更细节的使用我们还是要参看官网,下面我们启动服务,故意在confirm阶段抛异常,就会发现trade和account会一直在confirm阶段不断重试,然后我们将confirm阶段异常去掉,两个服务都会同时达到成功,就像处于同一个数据库事务一样。
tcc主要依靠aop拦截来实现。我们可以先看下tcc-transaction.xml配置文件
<?xml version="1.0" encoding="UTF-8"?>
<beans xmlns="http://www.springframework.org/schema/beans"
xmlns:xsi="http://www.w3.org/2001/XMLSchema-instance"
xmlns:context="http://www.springframework.org/schema/context"
xmlns:aop="http://www.springframework.org/schema/aop" xmlns:task="http://www.springframework.org/schema/task"
xsi:schemaLocation="http://www.springframework.org/schema/beans http://www.springframework.org/schema/beans/spring-beans.xsd http://www.springframework.org/schema/context http://www.springframework.org/schema/context/spring-context.xsd http://www.springframework.org/schema/aop http://www.springframework.org/schema/aop/spring-aop.xsd http://www.springframework.org/schema/task http://www.springframework.org/schema/task/spring-task.xsd"> <!-- 开启Spring对@AspectJ风格切面的支持(因为下面用到自定义的TCC补偿切面类) -->
<!-- @Aspect注解不能被Spring自动识别并注册为Bean,因此要通过xml的bean配置,或通过@Compenent注解标识其为Spring管理Bean -->
<aop:aspectj-autoproxy/> <context:component-scan base-package="org.mengyun.tcctransaction.spring"/> <bean id="springBeanFactory" class="org.mengyun.tcctransaction.spring.support.SpringBeanFactory"/> <!-- TCC事务配置器 -->
<bean id="tccTransactionConfigurator" class="org.mengyun.tcctransaction.spring.support.TccTransactionConfigurator">
</bean> <!-- 事务恢复 -->
<bean id="transactionRecovery" class="org.mengyun.tcctransaction.recover.TransactionRecovery">
<property name="transactionConfigurator" ref="tccTransactionConfigurator"/>
</bean> <!-- 可补偿事务拦截器 -->
<bean id="compensableTransactionInterceptor"
class="org.mengyun.tcctransaction.interceptor.CompensableTransactionInterceptor">
<property name="transactionConfigurator" ref="tccTransactionConfigurator"/>
</bean> <!-- 资源协调拦截器 -->
<bean id="resourceCoordinatorInterceptor"

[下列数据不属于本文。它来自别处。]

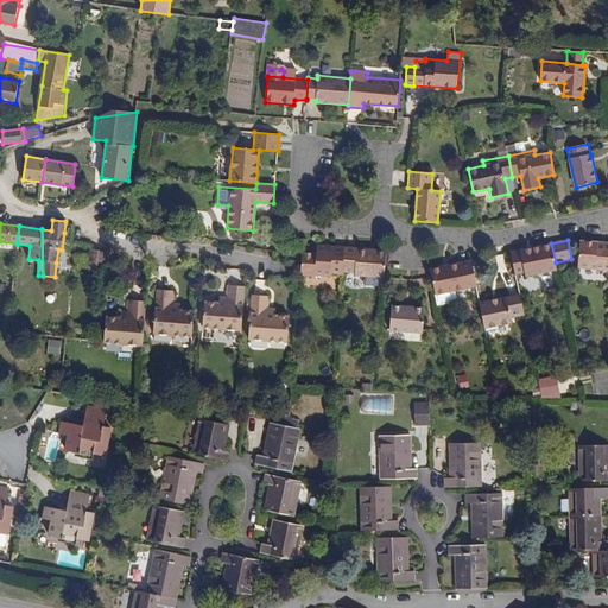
[(607,270),(607,242),(605,242),(605,246),(597,245),(597,241),(581,240),(578,267),(607,270)]
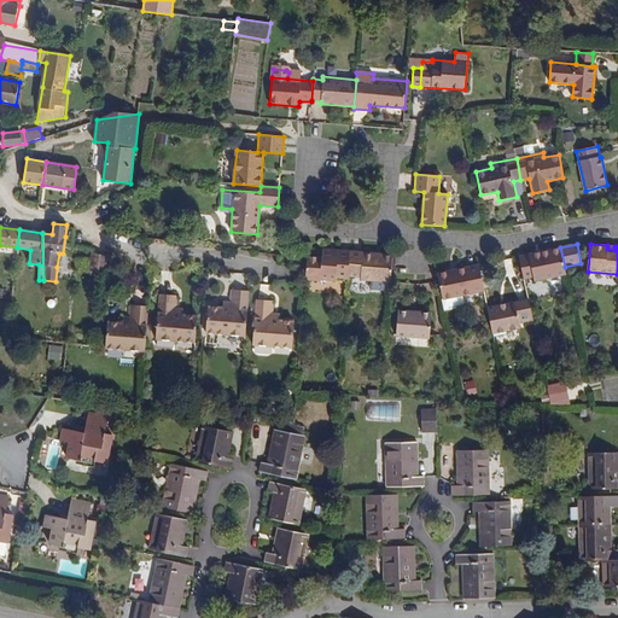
[(565,267),(560,248),(519,256),(524,279),(534,277),(535,281),(566,274),(565,267)]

class="org.mengyun.tcctransaction.interceptor.ResourceCoordinatorInterceptor">
<property name="transactionConfigurator" ref="tccTransactionConfigurator"/>
</bean> <!-- TCC补偿切面 -->
<bean id="tccCompensableAspect" class="org.mengyun.tcctransaction.spring.TccCompensableAspect">
<property name="compensableTransactionInterceptor" ref="compensableTransactionInterceptor"/>
</bean> <!-- TCC事务上下文切面 -->
<bean id="transactionContextAspect" class="org.mengyun.tcctransaction.spring.TccTransactionContextAspect">
<property name="resourceCoordinatorInterceptor" ref="resourceCoordinatorInterceptor"/>
</bean> <!-- 启用定时任务注解 -->
<task:annotation-driven/> <!-- 事务恢复任务调度器 -->
<bean id="recoverScheduler" class="org.springframework.scheduling.quartz.SchedulerFactoryBean"/> <!-- 事务恢复调度任务,初始化方法:init -->
<bean id="recoverScheduledJob" class="org.mengyun.tcctransaction.spring.recover.RecoverScheduledJob" init-method="init">
<property name="transactionConfigurator" ref="tccTransactionConfigurator"/>
<property name="transactionRecovery" ref="transactionRecovery"/>
<property name="scheduler" ref="recoverScheduler"/>
</bean> </beans>
TccTransactionConfigurator配置了tcc的数据库连接和事务管理
public class TccTransactionConfigurator implements TransactionConfigurator {
/**
* 事务库
*/
@Autowired
private TransactionRepository transactionRepository;
/**
* 事务恢复配置
*/
@Autowired(required = false)
private RecoverConfig recoverConfig = DefaultRecoverConfig.INSTANCE;
.....
}
TransactionRepository就是我们在TccConfig中配置的
@Bean
public TransactionRepository transactionRepository(ObjectSerializer<?> serializer) {
SpringJdbcTransactionRepository repository = new SpringJdbcTransactionRepository();
repository.setDataSource(druidDataSource());
repository.setDomain("ACCOUNT");
repository.setTbSuffix("_ACCOUNT");
repository.setSerializer(serializer);
return repository;
}
接下来就是两个拦截器和切面
两个拦截器的切点如下
TccCompensableAspect
@Pointcut("@annotation(org.mengyun.tcctransaction.Compensable)")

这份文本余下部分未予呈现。